On Feb. 12, 2007 Talovic killed five people at a Salt Lake City shopping mall before an off-duty police officer fatally shot him. He was armed with a shotgun and .38-caliber handgun he legally purchased at a pawn shop. Neither is classified as an assault-style weapon.
Arcan Cetin, 20.
On Sept. 23, 2016 Cetin killed five people at a Burlington, Washington state mall. He was armed with a .22-caliber rifle stolen from his father. He hanged himself in his jail cell in April.
Jeffrey Weise, 16.
On March 21, 2005 Weise killed nine people, including seven at a Red Lake, Minnesota high school before killing himself at the scene. He was armed with .22-caliber handgun and a shotgun stolen from his grandfather, a police officer who legally owned the weapons.
Eric Harris, 18 and Dylan Klebold, 17.
On April 20, 1999 the two killed 13 people at Columbine High School in Columbine, Colorado before killing themselves at the scene. They were armed with two shotguns and a 9 mm Hi-Point 995 carbine rifle and a 9 mm TEC-DC9 pistol. An 18-year-old classmate purchased the three rifles for Harris and Klebold because the two were underage at the time of the purchase. Mark Manes, who was 22 at the time, was sentenced to six years in prison for illegally selling the semi-automatic pistol to the underage Klebold.
Kip Kinkle, 15.
On May 21, 1998 Kinkle killed his parents before killing two people and injuring 25 others at a Springfield, Oregon high school.
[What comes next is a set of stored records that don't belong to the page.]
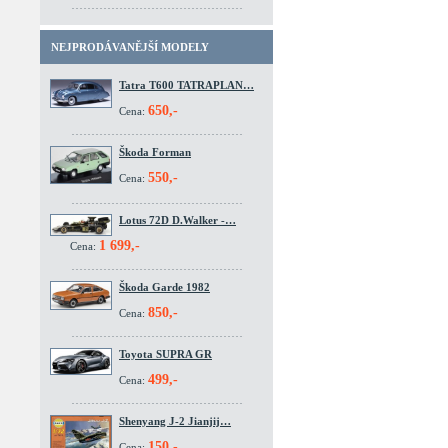
NEJPRODÁVANĚJŠÍ MODELY
Tatra T600 TATRAPLAN…
650,-
Cena:
Škoda Forman
550,-
Cena:
Lotus 72D D.Walker -…
1 699,-
Cena:
Škoda Garde 1982
850,-
Cena:
Toyota SUPRA GR
499,-
Cena:
Shenyang J-2 Jianjij…
150,-
Cena: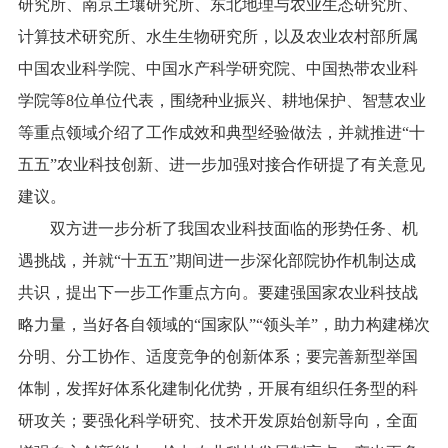
研究所、南京土壤研究所、东北地理与农业生态研究所、
计算技术研究所、水生生物研究所，以及农业农村部所属
中国农业科学院、中国水产科学研究院、中国热带农业科
学院等8位单位代表，围绕种业振兴、耕地保护、智慧农业
等重点领域介绍了工作成效和典型经验做法，并就推进“十
五五”农业科技创新、进一步加强对接合作研提了有关意见
建议。
双方进一步分析了我国农业科技面临的形势任务、机
遇挑战，并就“十五五”期间进一步深化部院协作机制达成
共识，提出下一步工作重点方向。要建强国家农业科技战
略力量，当好各自领域的“国家队”“领头羊”，助力构建梯次
分明、分工协作、适度竞争的创新体系；要完善新型举国
体制，发挥好体系化建制化优势，开展有组织任务型的科
研攻关；要强化科学研究、技术开发原始创新导向，全面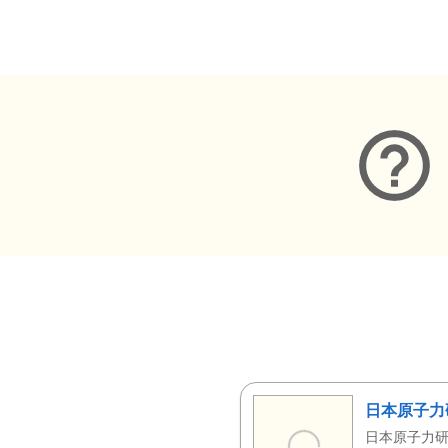
メタデータ
日本原子力
日本原子力研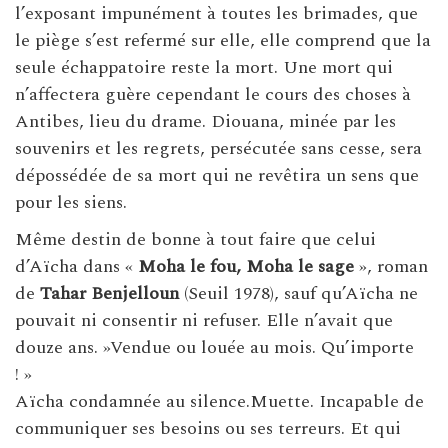
l’exposant impunément à toutes les brimades, que
le piège s’est refermé sur elle, elle comprend que la
seule échappatoire reste la mort. Une mort qui
n’affectera guère cependant le cours des choses à
Antibes, lieu du drame. Diouana, minée par les
souvenirs et les regrets, persécutée sans cesse, sera
dépossédée de sa mort qui ne revêtira un sens que
pour les siens.
Même destin de bonne à tout faire que celui
d’Aïcha dans «
Moha le fou, Moha le sage
», roman
de
Tahar Benjelloun
(Seuil 1978), sauf qu’Aïcha ne
pouvait ni consentir ni refuser. Elle n’avait que
douze ans. »Vendue ou louée au mois. Qu’importe
! »
Aïcha condamnée au silence.Muette. Incapable de
communiquer ses besoins ou ses terreurs. Et qui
He was armed with a Beretta Model 90 .32-caliber pistol he purchased from a classmate, who stole it from his father. Kinkle is serving a 111-year prison sentence.
Mitchell Johnson, 13 and Andrew Golden, 15.
On March 24, 1998 the pair killed four students and a teacher at a middle school near Jonesboro, Arkansas. They were armed with nine weapons stolen from Golden’s grandfather. Each was convicted of murder in juvenile court and released from prison after their 21st birthdays.
Nathan Dunlap, 19.
On Dec. 14, 1993 Dunlap killed four former co-workers and injured a fifth at an Aurora, Colorado Chuck E. Cheese pizza restaurant. He was armed with a .25-caliber semi-automatic pistol. It’s unclear how Dunlap obtained the gun.
Eric Houston, 20.
On May 1, 1992 Houston killed three students and a teacher at a high school near Marysville, California. He was armed with a 12-gauge pump-action shotgun and a sawed-off .22 caliber rifle legally purchased at a gun store. Neither gun is considered an assault-style weapon.
Emile Benoist, 20.
On Aug. 26, 1977 Benoist killed six people as he wandered along railroad tracks in Hackettstown, New Jersey. He was armed with a .44-caliber semi-automatic rifle. It’s unclear where Benoist obtained the gun, but criminal convictions prohibited him from owning firearms.
Robert Smith, 18.
On Nov. 1, 1977 Smith killed five people at a Mesa, Arizona hairdressers’ school. He was armed with a .22-caliber pistol given to him by his parents.